Balancing storage capacity

Total daily supply pumped = daily demand = 6.0 MLD = 6,000 m³/day.

Pumping is uniform over 12 h, so pumping rate:

$$= \frac{6000}{12} = 500\ \text{m}^3/\text{h (only during 06:00–18:00)}$$

Consumption (demand) is uniform over 24 h:

$$= \frac{6000}{24} = 250\ \text{m}^3/\text{h (all 24 h)}$$

During pumping hours (12 h, 06:00–18:00): inflow 500, outflow 250 → net surplus = $+250\ \text{m}^3/\text{h}$. Accumulated surplus over 12 h $= 250\times12 = 3{,}000\ \text{m}^3$.

During non-pumping hours (12 h, 18:00–06:00): inflow 0, outflow 250 → net deficit $= -250\ \text{m}^3/\text{h}$. Over 12 h $= 3{,}000\ \text{m}^3$ drawn down.

The required balancing storage = maximum cumulative surplus (= maximum cumulative deficit):

$$V_{bal} = 3{,}000\ \text{m}^3$$

As a fraction of daily supply:

$$\frac{3000}{6000} = 0.50 = 50\%\ \text{of the day's demand.}$$

Balancing storage ≈ 3,000 m³ (50% of daily demand). A breakdown/fire reserve would be added to this for the total reservoir capacity.

(a) Gravity-flow rural water supply scheme

A gravity-flow scheme conveys water from a higher-elevation source (typically a hill spring or stream) to a lower-elevation settlement entirely by gravity, without pumping, using the natural head difference. It is the most common system for the hills of Nepal because it has no energy cost and is simple to operate.

Main components (source → tap):

1. Intake / source – spring source protection or stream intake (sometimes a small weir).
2. Collection / sedimentation chamber – removes coarse sediment.
3. Transmission (conveyance) main – HDPE/GI pipeline from source to tank.
4. Break-pressure tanks (BPT) – placed along steep stretches to limit static head and protect pipes.
5. Reservoir / service (storage) tank (RVT) – balances supply and demand.
6. Distribution pipeline – carries water to clusters.
7. Tapstands / public standposts (or household connections) with valves.

(b) Household point-of-use treatment (any two)

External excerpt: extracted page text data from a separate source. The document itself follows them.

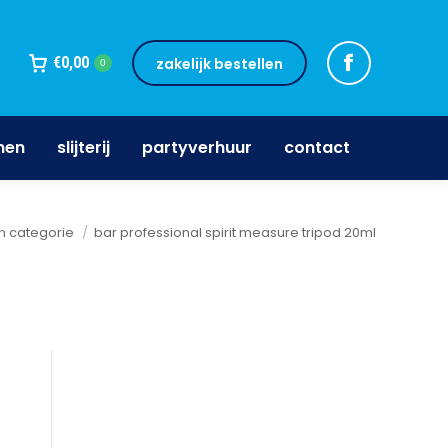
jnen
slijterij
partyverhuur
contact
€
0,00
zakelijk bestellen
0
nen
slijterij
partyverhuur
contact
r:
n categorie
bar professional spirit measure tripod 20ml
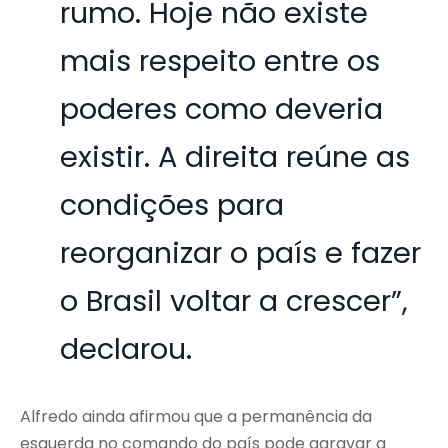
rumo. Hoje não existe
mais respeito entre os
poderes como deveria
existir. A direita reúne as
condições para
reorganizar o país e fazer
o Brasil voltar a crescer”,
declarou.
Alfredo ainda afirmou que a permanência da
esquerda no comando do país pode agravar a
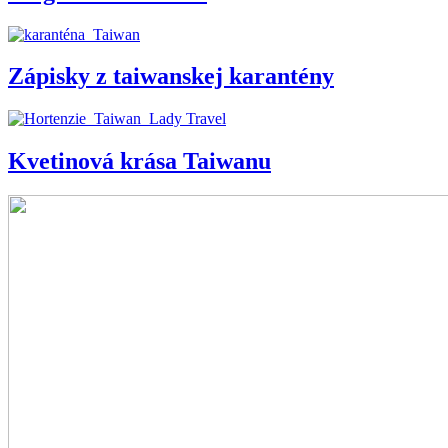
Zápisky z taiwanskej karantény
Kvetinová krása Taiwanu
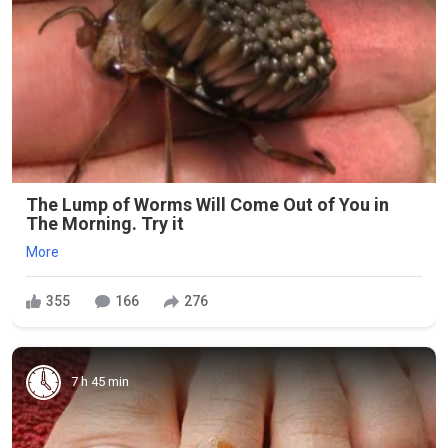
The Lump of Worms Will Come Out of You in
The Morning. Try it
More
355
166
276
7 h 45 min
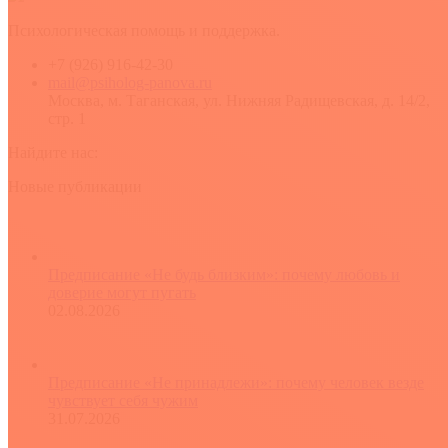
Психологическая помощь и поддержка.
+7 (926) 916-42-30
mail@psiholog-panova.ru
Москва, м. Таганская, ул. Нижняя Радищевская, д. 14/2,
стр. 1
Найдите нас:
YouTube
Rss
Вконтакте
Новые публикации
Предписание «Не будь близким»: почему любовь и
доверие могут пугать
02.08.2026
Предписание «Не принадлежи»: почему человек везде
чувствует себя чужим
31.07.2026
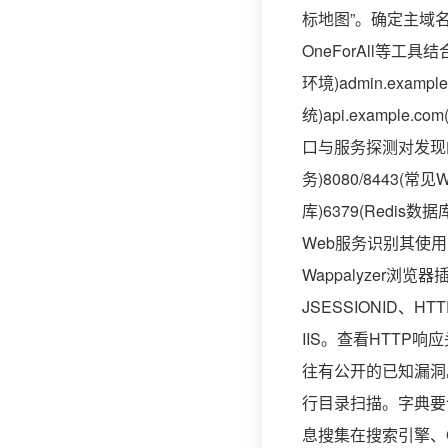
标地图”。确定主域名
OneForAll等工
环境)admin.exampl
统)api.example.
口与服务探测对发现的重
务)8080/8443(
库)6379(Redis
Web服务识别其使用的
Wappalyzer浏览器插
JSESSIONID、HTT
IIS。查看HTTP响
往有公开的已知漏洞。
行目录扫描。字典要包含
息搜集在搜索引擎、GitHub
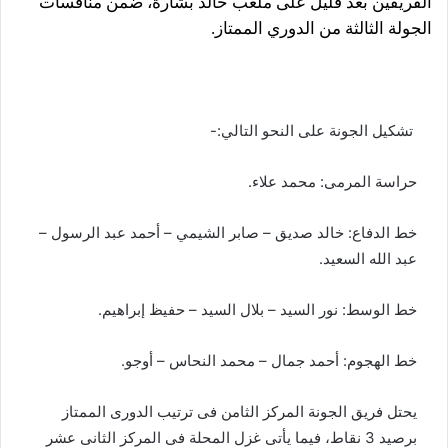
الفريقين بعد قليل على ملعب خالد بشارة، ضمن منافسات
الجولة الثالثة من الدوري الممتاز.
تشكيل الجونة على النحو التالي:-
حراسة المرمى: محمد علاء.
خط الدفاع: خالد صديق – صابر الشيمي – أحمد عبد الرسول –
عبد الله السعيد.
خط الوسط: نور السيد – بلال السيد – حفيظ إبراهيم.
خط الهجوم: أحمد جمال – محمد النحاس – أوجو.
يحتل فريق الجونة المركز الثامن فى ترتيب الدورى الممتاز
برصيد 3 نقاط، فيما يأتى غزل المحلة فى المركز الثانى عشر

1. Boiling – kills pathogens effectively; limitation: high fuel/energy use and does not remove turbidity or chemicals.
2. SODIS (solar disinfection in PET bottles) – cheap, no chemicals; limitation: needs sunny weather and clear (low-turbidity) water, small batch volumes.
3. Chlorination (Piyush/sodium hypochlorite drops) – simple residual protection; limitation: taste/odour issues and ineffective if water is turbid.
4. Ceramic / candle / biosand filters – remove turbidity and bacteria; limitation: slow flow, need regular cleaning, limited virus removal.

Fire demand (Kuichling formula)

Population in thousands: $P = 80{,}000/1000 = 80$.

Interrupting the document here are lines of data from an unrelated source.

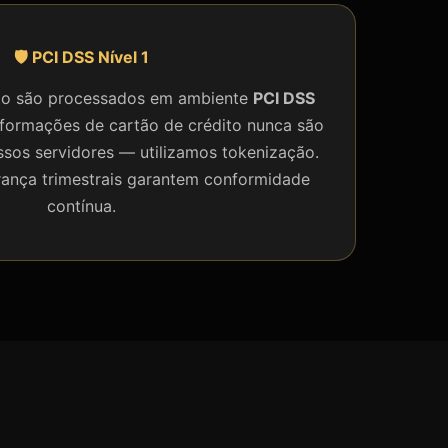
🛡️ PCI DSS Nível 1
o são processados em ambiente
PCI DSS
nformações de cartão de crédito nunca são
os servidores — utilizamos tokenização.
rança trimestrais garantem conformidade
contínua.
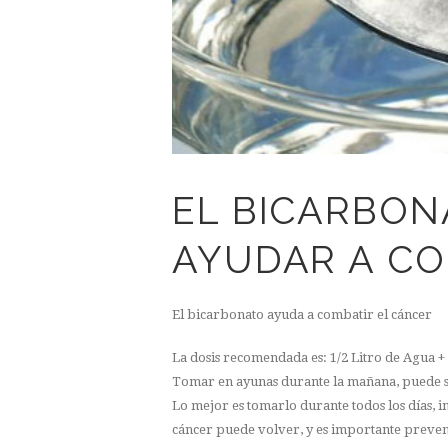
EL BICARBON
AYUDAR A CO
El bicarbonato ayuda a combatir el cáncer
La dosis recomendada es: 1/2 Litro de Agua 
Tomar en ayunas durante la mañana, puede se
Lo mejor es tomarlo durante todos los días,
cáncer puede volver, y es importante preven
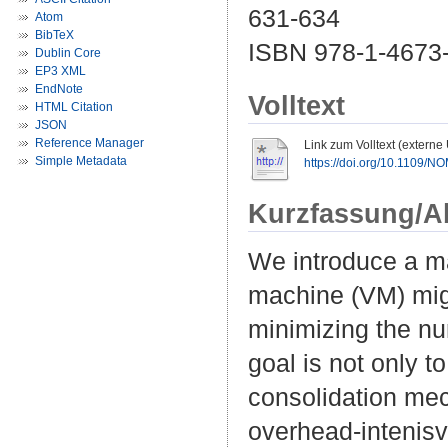
631-634
Atom
BibTeX
ISBN 978-1-4673-
Dublin Core
EP3 XML
EndNote
Volltext
HTML Citation
JSON
Reference Manager
Link zum Volltext (externe
Simple Metadata
https://doi.org/10.1109/
Kurzfassung/A
We introduce a ma
machine (VM) migr
minimizing the nu
goal is not only t
consolidation mec
overhead-intenis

$$Q = 3182\sqrt{P} = 3182\times\sqrt{80} = 3182\times8.944 = 28{,}460\ \text{L/min}$$

Convert to L/day (continuous basis for capacity check):

$$Q = 28{,}460\ \text{L/min} \times 60\times24\ \text{min/day} = 28{,}460 \times 1440$$ $$= 40{,}982{,}400\ \text{L/day} = 40.98\ \text{MLD}$$

Fire demand ≈ 28,460 L/min ≈ 41.0 MLD (if sustained continuously).

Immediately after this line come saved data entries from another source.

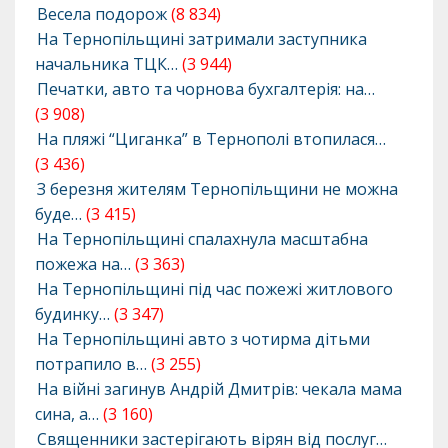
Весела подорож
(8 834)
На Тернопільщині затримали заступника
начальника ТЦК…
(3 944)
Печатки, авто та чорнова бухгалтерія: на…
(3 908)
На пляжі “Циганка” в Тернополі втопилася…
(3 436)
З березня жителям Тернопільщини не можна
буде…
(3 415)
На Тернопільщині спалахнула масштабна
пожежа на…
(3 363)
На Тернопільщині під час пожежі житлового
будинку…
(3 347)
На Тернопільщині авто з чотирма дітьми
потрапило в…
(3 255)
На війні загинув Андрій Дмитрів: чекала мама
сина, а…
(3 160)
Священники застерігають вірян від послуг…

Comment / how it is provided: Fire demand is a short-duration, high-intensity draft, not a continuous load. It is therefore not added to the average daily demand directly; instead a fire reserve volume is kept in the service reservoir and the distribution mains are sized to deliver the required fire flow at adequate residual pressure during the (typically a few hours) fire event. In design the governing demand is usually the greater of: (i) maximum daily demand, or (ii) average daily demand + fire demand (coincident-draft check). For an 80,000-population city the sustained 41 MLD figure simply indicates the instantaneous capacity the mains/hydrants must momentarily supply, met from stored reserve rather than continuous production.